-------- EXCERPTED RECORDS

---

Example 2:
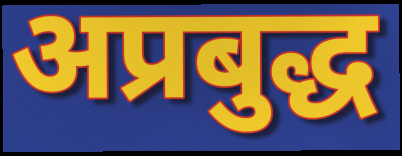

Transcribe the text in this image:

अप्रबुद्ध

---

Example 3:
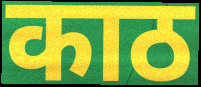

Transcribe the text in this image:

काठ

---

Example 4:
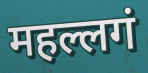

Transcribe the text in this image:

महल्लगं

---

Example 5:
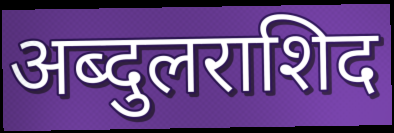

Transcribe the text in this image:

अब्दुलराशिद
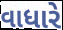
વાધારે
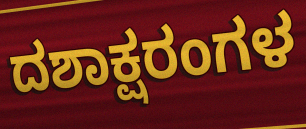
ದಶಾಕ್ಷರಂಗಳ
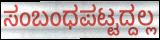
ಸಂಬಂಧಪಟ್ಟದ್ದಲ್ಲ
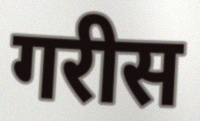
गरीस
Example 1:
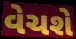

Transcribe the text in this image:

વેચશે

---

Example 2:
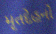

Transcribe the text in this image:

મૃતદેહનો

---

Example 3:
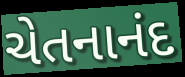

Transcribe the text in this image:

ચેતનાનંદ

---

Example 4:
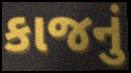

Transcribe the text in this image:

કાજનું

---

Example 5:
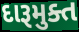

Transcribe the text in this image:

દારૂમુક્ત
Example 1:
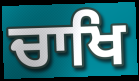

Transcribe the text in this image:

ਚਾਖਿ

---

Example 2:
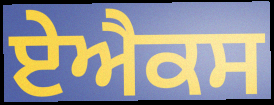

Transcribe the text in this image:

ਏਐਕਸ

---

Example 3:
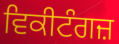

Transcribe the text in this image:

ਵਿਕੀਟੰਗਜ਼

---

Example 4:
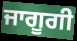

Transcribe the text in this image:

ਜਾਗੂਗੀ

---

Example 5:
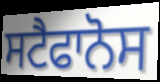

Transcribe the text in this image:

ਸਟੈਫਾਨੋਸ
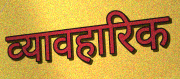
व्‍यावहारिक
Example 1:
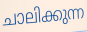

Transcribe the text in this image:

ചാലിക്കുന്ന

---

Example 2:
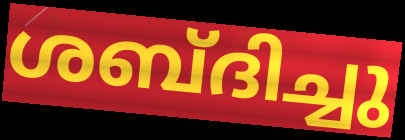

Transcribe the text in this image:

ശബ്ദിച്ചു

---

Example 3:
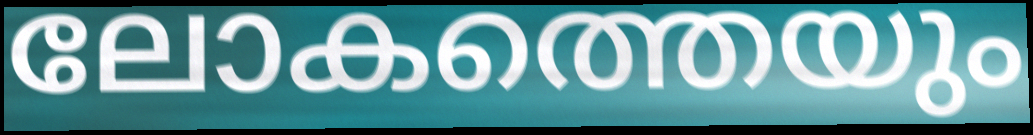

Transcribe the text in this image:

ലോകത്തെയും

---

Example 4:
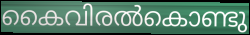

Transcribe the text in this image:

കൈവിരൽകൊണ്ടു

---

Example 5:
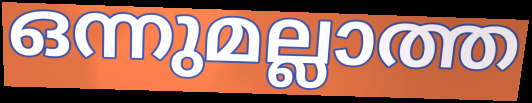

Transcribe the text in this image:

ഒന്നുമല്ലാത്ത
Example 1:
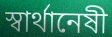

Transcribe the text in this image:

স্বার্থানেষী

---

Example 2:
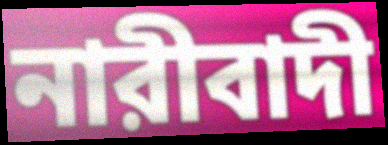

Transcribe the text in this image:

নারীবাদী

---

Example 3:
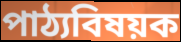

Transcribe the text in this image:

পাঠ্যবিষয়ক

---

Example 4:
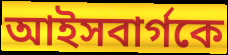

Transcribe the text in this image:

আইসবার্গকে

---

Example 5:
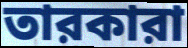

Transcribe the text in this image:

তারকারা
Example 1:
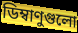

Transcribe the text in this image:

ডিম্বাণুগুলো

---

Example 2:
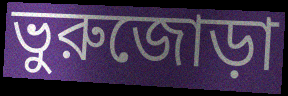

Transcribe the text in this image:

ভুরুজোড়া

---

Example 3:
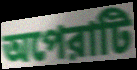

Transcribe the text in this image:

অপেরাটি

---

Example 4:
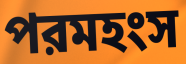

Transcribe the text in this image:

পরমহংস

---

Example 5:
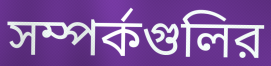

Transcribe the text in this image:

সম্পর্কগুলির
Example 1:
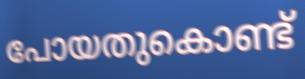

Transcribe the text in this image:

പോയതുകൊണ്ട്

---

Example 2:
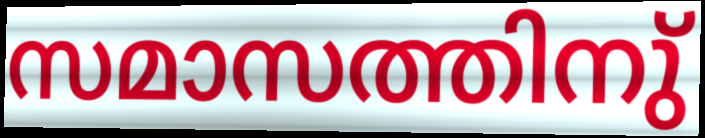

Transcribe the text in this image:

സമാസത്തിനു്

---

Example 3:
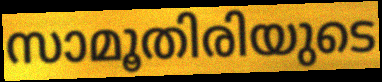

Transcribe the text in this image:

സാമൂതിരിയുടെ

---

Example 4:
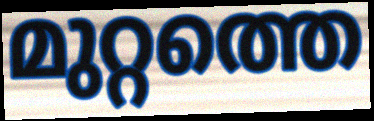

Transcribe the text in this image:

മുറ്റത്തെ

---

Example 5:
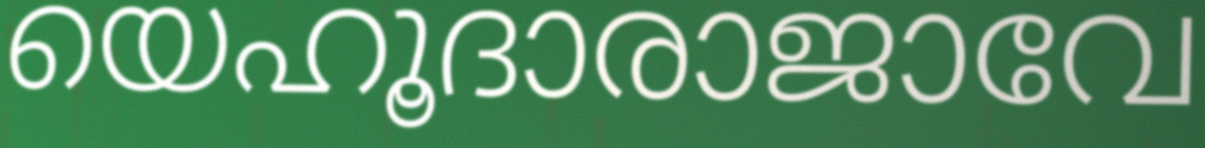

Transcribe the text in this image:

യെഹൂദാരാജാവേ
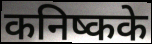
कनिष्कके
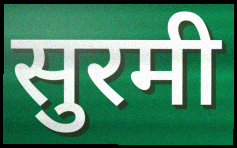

----------------

:: YOUR INSTRUCTIONS ::
Format everything from the start of the listing down to the line containing "സാമൂതിരിയുടെ", inclusive, as a numbered list, omitting blank lines. Leave the pictures out of the answer.

:: EXERCISE RESPONSE ::
1. ---
2. Example 2:
3. Transcribe the text in this image:
4. अप्रबुद्ध
5. ---
6. Example 3:
7. Transcribe the text in this image:
8. काठ
9. ---
10. Example 4:
11. Transcribe the text in this image:
12. महल्लगं
13. ---
14. Example 5:
15. Transcribe the text in this image:
16. अब्दुलराशिद
17. વાધારે
18. ದಶಾಕ್ಷರಂಗಳ
19. ಸಂಬಂಧಪಟ್ಟದ್ದಲ್ಲ
20. गरीस
21. Example 1:
22. Transcribe the text in this image:
23. વેચશે
24. ---
25. Example 2:
26. Transcribe the text in this image:
27. મૃતદેહનો
28. ---
29. Example 3:
30. Transcribe the text in this image:
31. ચેતનાનંદ
32. ---
33. Example 4:
34. Transcribe the text in this image:
35. કાજનું
36. ---
37. Example 5:
38. Transcribe the text in this image:
39. દારૂમુક્ત
40. Example 1:
41. Transcribe the text in this image:
42. ਚਾਖਿ
43. ---
44. Example 2:
45. Transcribe the text in this image:
46. ਏਐਕਸ
47. ---
48. Example 3:
49. Transcribe the text in this image:
50. ਵਿਕੀਟੰਗਜ਼
51. ---
52. Example 4:
53. Transcribe the text in this image:
54. ਜਾਗੂਗੀ
55. ---
56. Example 5:
57. Transcribe the text in this image:
58. ਸਟੈਫਾਨੋਸ
59. व्‍यावहारिक
60. Example 1:
61. Transcribe the text in this image:
62. ചാലിക്കുന്ന
63. ---
64. Example 2:
65. Transcribe the text in this image:
66. ശബ്ദിച്ചു
67. ---
68. Example 3:
69. Transcribe the text in this image:
70. ലോകത്തെയും
71. ---
72. Example 4:
73. Transcribe the text in this image:
74. കൈവിരൽകൊണ്ടു
75. ---
76. Example 5:
77. Transcribe the text in this image:
78. ഒന്നുമല്ലാത്ത
79. Example 1:
80. Transcribe the text in this image:
81. স্বার্থানেষী
82. ---
83. Example 2:
84. Transcribe the text in this image:
85. নারীবাদী
86. ---
87. Example 3:
88. Transcribe the text in this image:
89. পাঠ্যবিষয়ক
90. ---
91. Example 4:
92. Transcribe the text in this image:
93. আইসবার্গকে
94. ---
95. Example 5:
96. Transcribe the text in this image:
97. তারকারা
98. Example 1:
99. Transcribe the text in this image:
100. ডিম্বাণুগুলো
101. ---
102. Example 2:
103. Transcribe the text in this image:
104. ভুরুজোড়া
105. ---
106. Example 3:
107. Transcribe the text in this image:
108. অপেরাটি
109. ---
110. Example 4:
111. Transcribe the text in this image:
112. পরমহংস
113. ---
114. Example 5:
115. Transcribe the text in this image:
116. সম্পর্কগুলির
117. Example 1:
118. Transcribe the text in this image:
119. പോയതുകൊണ്ട്
120. ---
121. Example 2:
122. Transcribe the text in this image:
123. സമാസത്തിനു്
124. ---
125. Example 3:
126. Transcribe the text in this image:
127. സാമൂതിരിയുടെ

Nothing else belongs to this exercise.